Tutti saranno chiamati a contribuire con metodo e responsabilità a un tema di grande rilevanza per il Paese”, ha sottolineato Annino, “a partire dalle competenze di chi compone i gruppi di lavoro, i veri protagonisti di questo percorso”, che come spiegato dovrà alla fine produrre white paper, report e analisi tecniche e di natura multidisciplinare.

L’intergruppo è un’iniziativa che prende le mosse dal marzo del 2025, proprio per avviare in Italia un confronto trasversale, anche a livello politico, sui temi emergenti dell’innovazione tecnologica, dell’economia digitale e dei nuovi strumenti finanziari.  

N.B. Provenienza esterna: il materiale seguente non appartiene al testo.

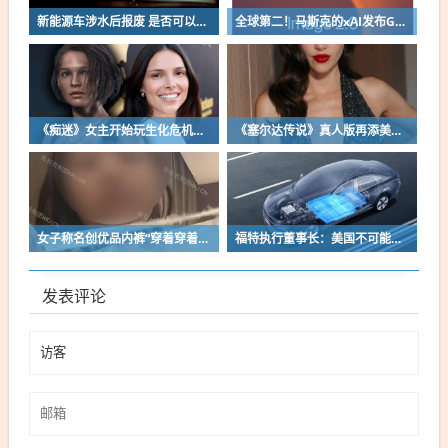
新能源车涉水后报废 是否可以全损理赔
全球第二！马斯克的xAI发布Grok Imagine Image 2.0模型：AI生图/编辑能力大增
《痴迷》女主开始玩生化危机了！自曝有参演机会
《塞尔达传说》真人版再添美女！曾出演冯小刚电影
女子称名创优品内裤“穿着穿着掉了”让其颜面尽失 品牌方客服回应：已启动紧急调查
福特执行董事长：美国不可能永远把中国车企挡在门外 进来也有信心击败
发表评论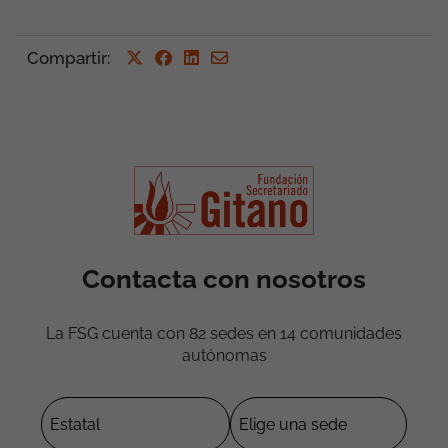
Compartir
:
Contacta con nosotros
La FSG cuenta con 82 sedes en 14 comunidades
autónomas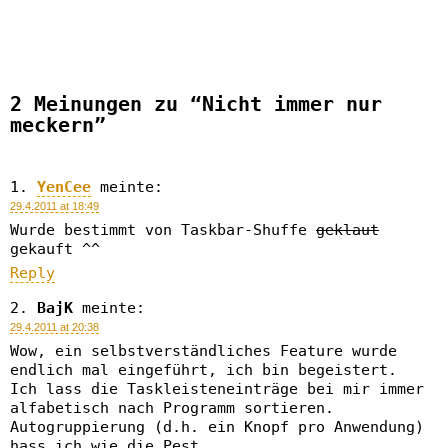
2 Meinungen zu “Nicht immer nur
meckern”
YenCee
meinte:
29.4.2011 at 18:49
Wurde bestimmt von Taskbar-Shuffe
geklaut
gekauft ^^
Reply
BajK
meinte:
29.4.2011 at 20:38
Wow, ein selbstverständliches Feature wurde
endlich mal eingeführt, ich bin begeistert.
Ich lass die Taskleisteneinträge bei mir immer
alfabetisch nach Programm sortieren.
Autogruppierung (d.h. ein Knopf pro Anwendung)
hass ich wie die Pest.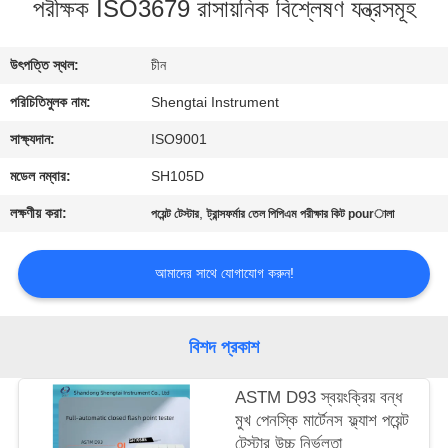
পরীক্ষক ISO3679 রাসায়নিক বিশ্লেষণ যন্ত্রসমূহ
নিয়ন্ত্রণ
উৎপত্তি স্থল:
চীন
যোগাযোগ
পরিচিতিমুলক নাম:
Shengtai Instrument
করুন
সাক্ষ্যদান:
ISO9001
উদ্ধৃতির
মডেল নম্বার:
SH105D
জন্য
লক্ষণীয় করা:
,
পয়েন্ট টেস্টার
ট্রান্সফর্মার তেল পিপিএম পরীক্ষার কিট pourালা
আবেদন
আমাদের সাথে যোগাযোগ করুন!
সাইট
ম্যাপ
বিশদ প্রকাশ
ASTM D93 স্বয়ংক্রিয় বন্ধ
PRIVACY
মুখ পেনস্কি মার্টেনস ফ্ল্যাশ পয়েন্ট
POLICY
টেস্টার উচ্চ নির্ভুলতা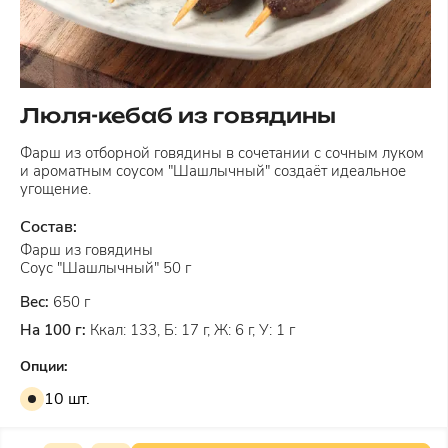
Люля-кебаб из говядины
Фарш из отборной говядины в сочетании с сочным луком
и ароматным соусом "Шашлычный" создаёт идеальное
угощение.
Состав:
Фарш из говядины
Соус "Шашлычный" 50 г
Вес:
650 г
На 100 г:
Ккал: 133, Б: 17 г, Ж: 6 г, У: 1 г
Опции:
10 шт.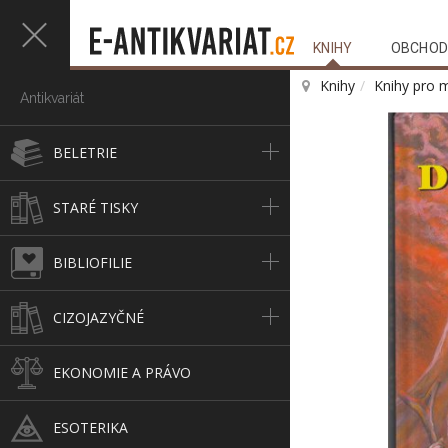
KNIHY
OBCHOD
Knihy
Knihy pro 
Antikvariát
BELETRIE
STARÉ TISKY
BIBLIOFILIE
CIZOJAZYČNÉ
EKONOMIE A PRÁVO
ESOTERIKA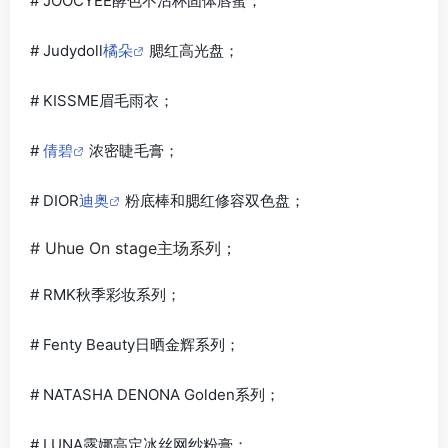
# JOOCYEE酵色不沾杯固体唇蜜；
# Judydoll
橘朵
腮红高光盘；
# KISSME眉毛雨衣；
#
倩碧
浓密睫毛膏；
# DIOR
迪奥
粉底棒和腮红修容双色盘；
# Uhue On stage主场系列；
# RMK秋季彩妆系列；
# Fenty Beauty日晒金辉系列；
# NATASHA DENONA Golden系列；
# LUNA露娜高定冰丝网纱粉膏；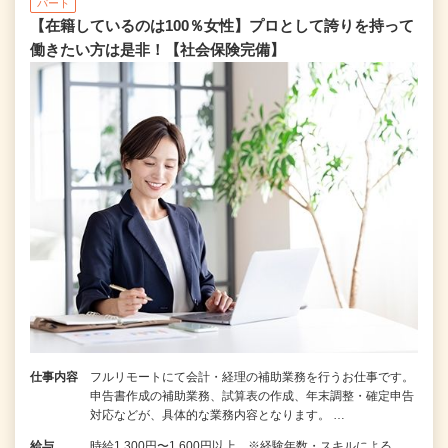
パート
【在籍しているのは100％女性】プロとして誇りを持って
働きたい方は是非！【社会保険完備】
仕事内容
フルリモートにて会計・経理の補助業務を行うお仕事です。
申告書作成の補助業務、試算表の作成、年末調整・確定申告
対応などが、具体的な業務内容となります。 …
給与
時給1,300円〜1,600円以上 ※経験年数・スキルによる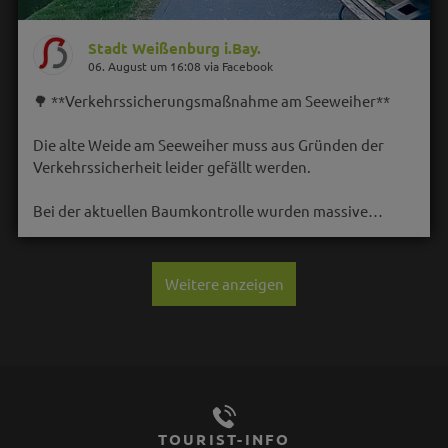
Stadt Weißenburg i.Bay.
06. August um 16:08 via Facebook
🌳 **Verkehrssicherungsmaßnahme am Seeweiher**
Die alte Weide am Seeweiher muss aus Gründen der
Verkehrssicherheit leider gefällt werden.
Bei der aktuellen Baumkontrolle wurden massive…
Weitere anzeigen
TOURIST-INFO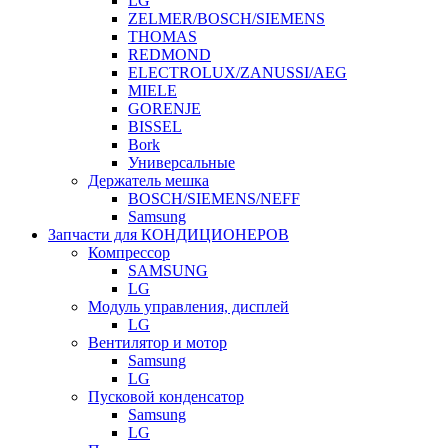
LG
ZELMER/BOSCH/SIEMENS
THOMAS
REDMOND
ELECTROLUX/ZANUSSI/AEG
MIELE
GORENJE
BISSEL
Bork
Универсальные
Держатель мешка
BOSCH/SIEMENS/NEFF
Samsung
Запчасти для КОНДИЦИОНЕРОВ
Компрессор
SAMSUNG
LG
Модуль управления, дисплей
LG
Вентилятор и мотор
Samsung
LG
Пусковой конденсатор
Samsung
LG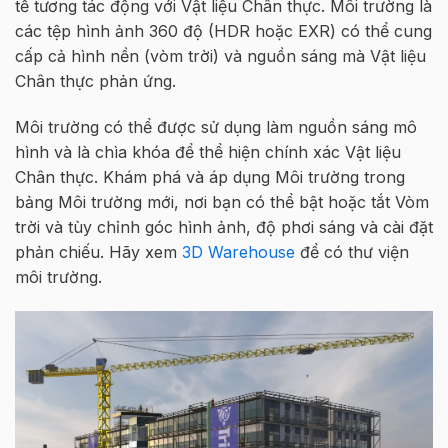
tế tương tác động với Vật liệu Chân thực. Môi trường là
các tệp hình ảnh 360 độ (HDR hoặc EXR) có thể cung
cấp cả hình nền (vòm trời) và nguồn sáng mà Vật liệu
Chân thực phản ứng.
Môi trường có thể được sử dụng làm nguồn sáng mô
hình và là chìa khóa để thể hiện chính xác Vật liệu
Chân thực. Khám phá và áp dụng Môi trường trong
bảng Môi trường mới, nơi bạn có thể bật hoặc tắt Vòm
trời và tùy chỉnh góc hình ảnh, độ phơi sáng và cài đặt
phản chiếu. Hãy xem
3D Warehouse
để có thư viện
môi trường.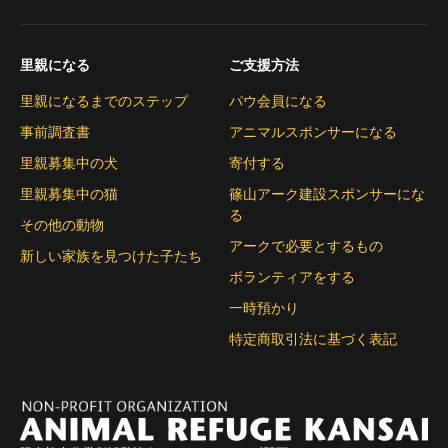
里親になる
ご支援方法
里親になるまでのステップ
パウ会員になる
事前調査書
アニマルスポンサーになる
里親募集中の犬
寄付する
里親募集中の猫
篠山アーク建設スポンサーにな
る
その他の動物
アークで必要とするもの
新しい家族を見つけた子たち
ボランティアをする
一時預かり
特定商取引法に基づく表記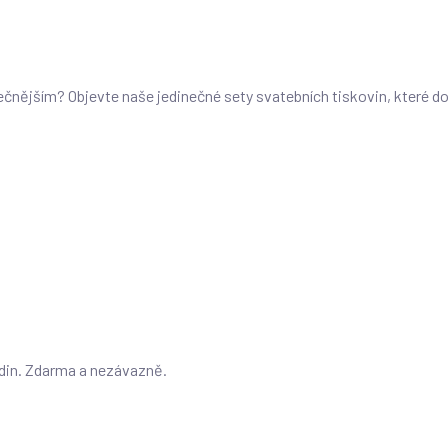
imečnějším? Objevte naše jedinečné sety svatebních tiskovin, které 
odin. Zdarma a nezávazně.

I 14 gruppi di lavoro e i responsabili

I 14 gruppi di lavoro presentati oggi hanno il compito di supportare l’Intergruppo parlamentare, con analisi, report e documenti di studio, ma anche con proposte legislative e operative, per verificare compliance, fattibilità e sostenibilità, fino allo sviluppo di PoC e casi d’uso sperimentali.

I gruppi si suddividono per tematiche chiave: “Bitcoin, Layer 2 e pagamenti digitali”, responsabile Christina Miccoli; “Stablecoin, CBDC e sistemi di pagamento”, responsabile Roberto Garavaglia; “Tokenizzazione e Real-World asset (RWA)”, responsabile Ionut Gaucan; “DeFi e servizi finanziari decentralizzati”, responsabile Marco Tullio Giordano; “Smart contract e Pubblica Amministrazione”, responsabile Emanuele Locci; “Privacy, identità digitale & ZK Proofs”, responsabile Vincenzo Rana; “Legislazione, compliance e semplificazione normativa”, responsabile Stefano Capaccioli; “Cybersecurity e resilienza delle infrastrutture”, con responsabile in fase di definizione; “Intelligenza artificiale e blockchain”, responsabile Marco Remondino; “Forze dell’ordine & difesa dalle truffe”, responsabile Luciano Quarta; “Banche, Fondazioni bancarie & Fondi pensione”, responsabile Giorgio Scura; “Statistica e analisi di bitcoin nei sistemi complessi e nelle reti sociali”, responsabile Giovanni Santostasi; “Fiscalità dei digital asset e compliance tributaria”, responsabile Ferdinando Ametrano; “Antiriciclaggio, tracciabilità e Financial intelligence su blockchain”, con responsabile Giuseppe Miceli.